Bardzo ważna jest też profilaktyka i uświadamianie Polaków, jak mogą minimalizować ryzyko wystąpienia danych chorób, gdyż powikłania mogą prowadzić często do zgonu. Takie wnioski płyną z debaty „Wyzwania polskiej kardiologii", zorganizowanej przez „Rzeczpospolitą" w ramach akcji #zdroweserce.
Epidemia sercowców
Choroby układu krążenia pozostają głównym zabójcą Polaków na początku XXI wieku. – Musimy o tym mówić i uświadamiać to ludziom – podkreślił prof. Piotr Ponikowski, prezes Polskiego Towarzystwa Kardiologicznego (PTK). – Wielu osobom wydaje się, że wojna ze schorzeniami układu krążenia została wygrana, a tak nie jest – dodał.
Bardzo ważna jest prewencja, która musi zaczynać się bardzo wcześnie. Żeby odwrócić trend w perspektywie dwóch–trzech dekad musi być ona bardzo szeroka. W niektórych krajach na Zachodzie choroby układu krążenia nie są już przyczyną śmierci nr 1. Za dwie dekady podobnie może być w Polsce.
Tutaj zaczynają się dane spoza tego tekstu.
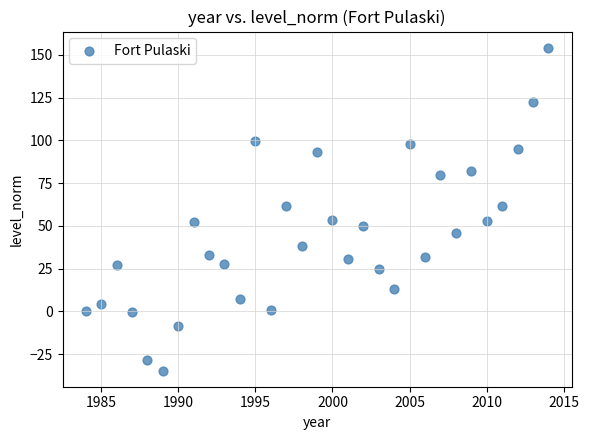

What is the range of Y values (max minus min)?

188.8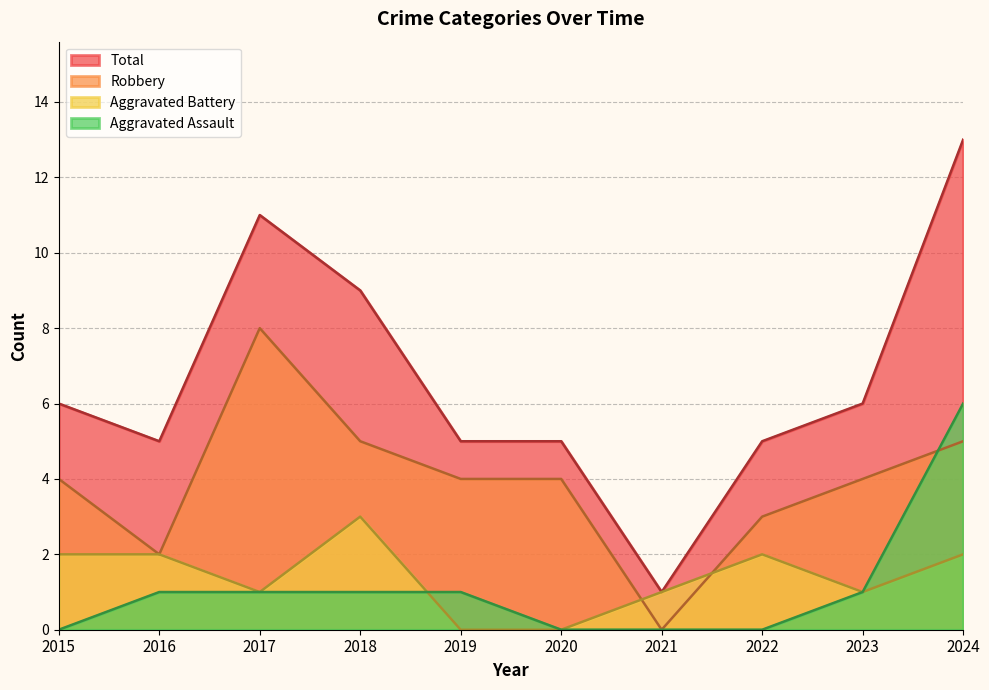

Reading left to right, list all the values displayed in this chart.

Aggravated Assault: 0	1	1	1	1	0	0	0	1	6
Aggravated Battery: 2	2	1	3	0	0	1	2	1	2
Robbery: 4	2	8	5	4	4	0	3	4	5
Total: 6	5	11	9	5	5	1	5	6	13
Ponikowski zaznaczył, że największym zagrożeniem, wręcz epidemią jest niewydolność serca. – Ludzi z tym problemem jest milion. Hospitalizacji z tego powodu jest 180 tys., więcej niż z powodu zawałów. To są olbrzymie koszty leczenia – mówił. Zdradził, że PTK wraz z NFZ chce wprowadzić unikalny w skali światowej koordynowany program nad niewydolnością serca, co pozwoli zahamować niekorzystny trend.
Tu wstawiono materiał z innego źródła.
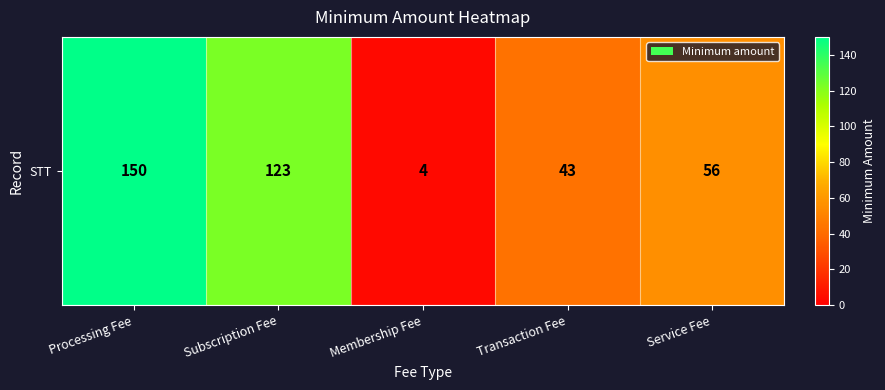

How many values exceed 56?

2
Prof. Piotr Jankowski, sekretarz Polskiego Towarzystwa Kardiologicznego, dodał, że w zakresie profilaktyki wciąż mamy bardzo dużo do zrobienia. – Dieta Polaków w ciągu ostatnich 15 lat się nie zmienia. Poprawiała się w latach 90., wtedy wydłużała się znacząco długość życia. Zmniejsza się aktywność fizyczna Polaków. Z tego powodu narastają otyłość i cukrzyca. To powoduje epidemię chorób układu krążenia, w tym niewydolności serca – tłumaczył Jankowski.